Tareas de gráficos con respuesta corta
*-*-*

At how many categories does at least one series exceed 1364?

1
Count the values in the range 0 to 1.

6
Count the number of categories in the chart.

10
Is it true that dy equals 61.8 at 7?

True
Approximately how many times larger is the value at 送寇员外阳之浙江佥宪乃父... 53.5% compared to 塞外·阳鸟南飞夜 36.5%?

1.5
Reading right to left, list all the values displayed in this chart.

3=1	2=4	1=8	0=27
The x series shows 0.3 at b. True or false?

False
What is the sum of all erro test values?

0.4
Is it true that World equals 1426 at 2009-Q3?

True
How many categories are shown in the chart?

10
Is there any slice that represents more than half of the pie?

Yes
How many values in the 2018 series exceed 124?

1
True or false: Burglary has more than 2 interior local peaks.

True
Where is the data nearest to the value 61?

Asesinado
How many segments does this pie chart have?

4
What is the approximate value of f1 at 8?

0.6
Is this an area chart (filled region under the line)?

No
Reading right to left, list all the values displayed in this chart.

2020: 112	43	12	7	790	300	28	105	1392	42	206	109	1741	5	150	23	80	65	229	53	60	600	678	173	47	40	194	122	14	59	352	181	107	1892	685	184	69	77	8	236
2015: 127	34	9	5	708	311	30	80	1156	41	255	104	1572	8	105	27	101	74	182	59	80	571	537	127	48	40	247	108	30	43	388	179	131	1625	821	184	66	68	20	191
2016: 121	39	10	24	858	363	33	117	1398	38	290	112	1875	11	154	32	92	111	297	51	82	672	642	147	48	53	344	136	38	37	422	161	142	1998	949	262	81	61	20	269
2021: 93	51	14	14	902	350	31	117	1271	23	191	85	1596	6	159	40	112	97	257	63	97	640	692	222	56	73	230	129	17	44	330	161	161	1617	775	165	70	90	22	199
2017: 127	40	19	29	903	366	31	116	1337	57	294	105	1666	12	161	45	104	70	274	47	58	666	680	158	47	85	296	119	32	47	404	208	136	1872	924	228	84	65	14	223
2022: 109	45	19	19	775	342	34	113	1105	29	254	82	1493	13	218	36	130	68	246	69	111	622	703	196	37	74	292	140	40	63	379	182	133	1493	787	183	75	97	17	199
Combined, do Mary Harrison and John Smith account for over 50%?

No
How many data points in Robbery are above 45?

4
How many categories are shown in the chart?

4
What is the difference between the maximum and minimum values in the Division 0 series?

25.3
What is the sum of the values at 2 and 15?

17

*-*-*

* **ENUNCIADO DE TAREA**: Reescribe todas las filas anteriores como una lista numerada y omite las líneas en blanco.

* **SOLUCIÓN DEL PROBLEMA**:
1. At how many categories does at least one series exceed 1364?
2. 1
3. Count the values in the range 0 to 1.
4. 6
5. Count the number of categories in the chart.
6. 10
7. Is it true that dy equals 61.8 at 7?
8. True
9. Approximately how many times larger is the value at 送寇员外阳之浙江佥宪乃父... 53.5% compared to 塞外·阳鸟南飞夜 36.5%?
10. 1.5
11. Reading right to left, list all the values displayed in this chart.
12. 3=1	2=4	1=8	0=27
13. The x series shows 0.3 at b. True or false?
14. False
15. What is the sum of all erro test values?
16. 0.4
17. Is it true that World equals 1426 at 2009-Q3?
18. True
19. How many categories are shown in the chart?
20. 10
21. Is there any slice that represents more than half of the pie?
22. Yes
23. How many values in the 2018 series exceed 124?
24. 1
25. True or false: Burglary has more than 2 interior local peaks.
26. True
27. Where is the data nearest to the value 61?
28. Asesinado
29. How many segments does this pie chart have?
30. 4
31. What is the approximate value of f1 at 8?
32. 0.6
33. Is this an area chart (filled region under the line)?
34. No
35. Reading right to left, list all the values displayed in this chart.
36. 2020: 112	43	12	7	790	300	28	105	1392	42	206	109	1741	5	150	23	80	65	229	53	60	600	678	173	47	40	194	122	14	59	352	181	107	1892	685	184	69	77	8	236
37. 2015: 127	34	9	5	708	311	30	80	1156	41	255	104	1572	8	105	27	101	74	182	59	80	571	537	127	48	40	247	108	30	43	388	179	131	1625	821	184	66	68	20	191
38. 2016: 121	39	10	24	858	363	33	117	1398	38	290	112	1875	11	154	32	92	111	297	51	82	672	642	147	48	53	344	136	38	37	422	161	142	1998	949	262	81	61	20	269
39. 2021: 93	51	14	14	902	350	31	117	1271	23	191	85	1596	6	159	40	112	97	257	63	97	640	692	222	56	73	230	129	17	44	330	161	161	1617	775	165	70	90	22	199
40. 2017: 127	40	19	29	903	366	31	116	1337	57	294	105	1666	12	161	45	104	70	274	47	58	666	680	158	47	85	296	119	32	47	404	208	136	1872	924	228	84	65	14	223
41. 2022: 109	45	19	19	775	342	34	113	1105	29	254	82	1493	13	218	36	130	68	246	69	111	622	703	196	37	74	292	140	40	63	379	182	133	1493	787	183	75	97	17	199
42. Combined, do Mary Harrison and John Smith account for over 50%?
43. No
44. How many data points in Robbery are above 45?
45. 4
46. How many categories are shown in the chart?
47. 4
48. What is the difference between the maximum and minimum values in the Division 0 series?
49. 25.3
50. What is the sum of the values at 2 and 15?
51. 17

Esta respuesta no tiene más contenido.